Eleanor_HibbertHer very public foibles can be summed up with a quote from one of my favorite authors, the incomparable Jean Plaidy. “How stupid lovers can be! But if they were not, there would be no story.” It is from her novel, The Courts of Love, and sounds tailor-made for Joan’s situation. Ridiculous? Maybe. Stupid? Perhaps. Scandalous? Absolutely, but far be it from me to pass judgement … and, ‘Shamed be the person who thinks evil of it!’
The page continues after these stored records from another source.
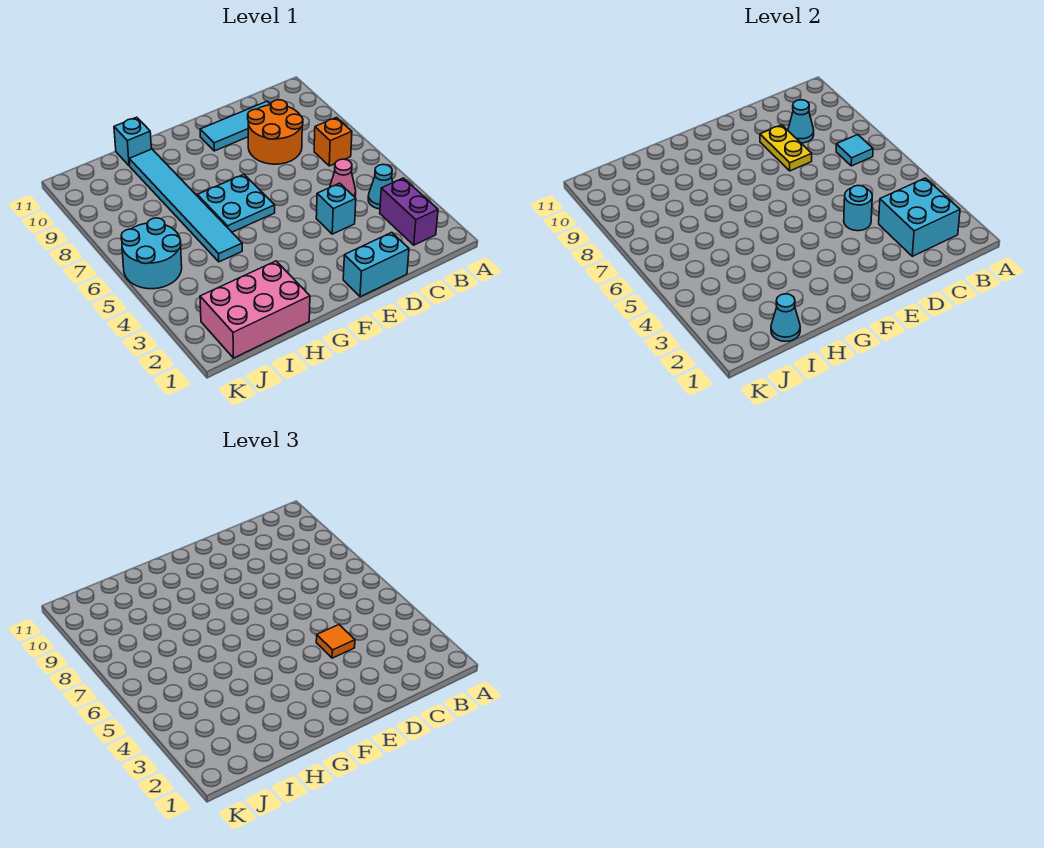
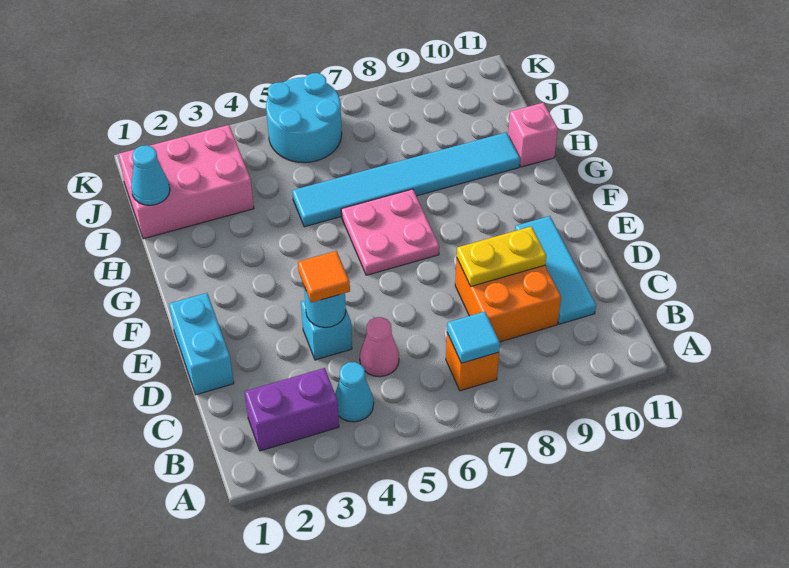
cyan brick B2:C3 level 2 -> none
orange round brick C8:D9 level 1 -> orange brick C8:D9 level 1
cyan cone C9 level 2 -> none
cyan plate F6:G7 level 1 -> pink plate F6:G7 level 1
pink brick H1:J2 level 1 -> pink brick I1:J3 level 1
cyan brick H11 level 1 -> pink brick H11 level 1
Ginger Myrick was born and raised in Southern California. She is a self-described wife, mother, animal lover, and avid reader and knitter. Along with the promotion for THE WELSH HEALER, and EL REY, she is currently crafting her third novel, which takes place during the U.S. Civil War. She is a Christian who writes meticulously researched historical fiction with a ‘clean’ love story at the core. She hopes to persevere with her newfound talent and show the reading community that a romance need not include graphic details to convey deep love and passion.


Blythe Gifford said...

Most of the analysis I have read of the Order of the Garter story says it was NOT Joan of Kent who was involved, since she was not Countess of Salisbury at the time. Regardless, her story is intriguing and the deeper I study the facts, the more questions I find.

Ginger Myrick said...

Yes, they say it was about her mother-in-law, Catherine Montacute, but I have heard it portrayed in many an historical novel that it was Joan. And to tend in that other direction wouldn't have suited my purposes as well! Thank you for taking the time to read my post, Blythe! I am an avid admirer of your expertise.

Blythe Gifford said...

When the facts are mysterious, we get to draw our own conclusions to suit our stories!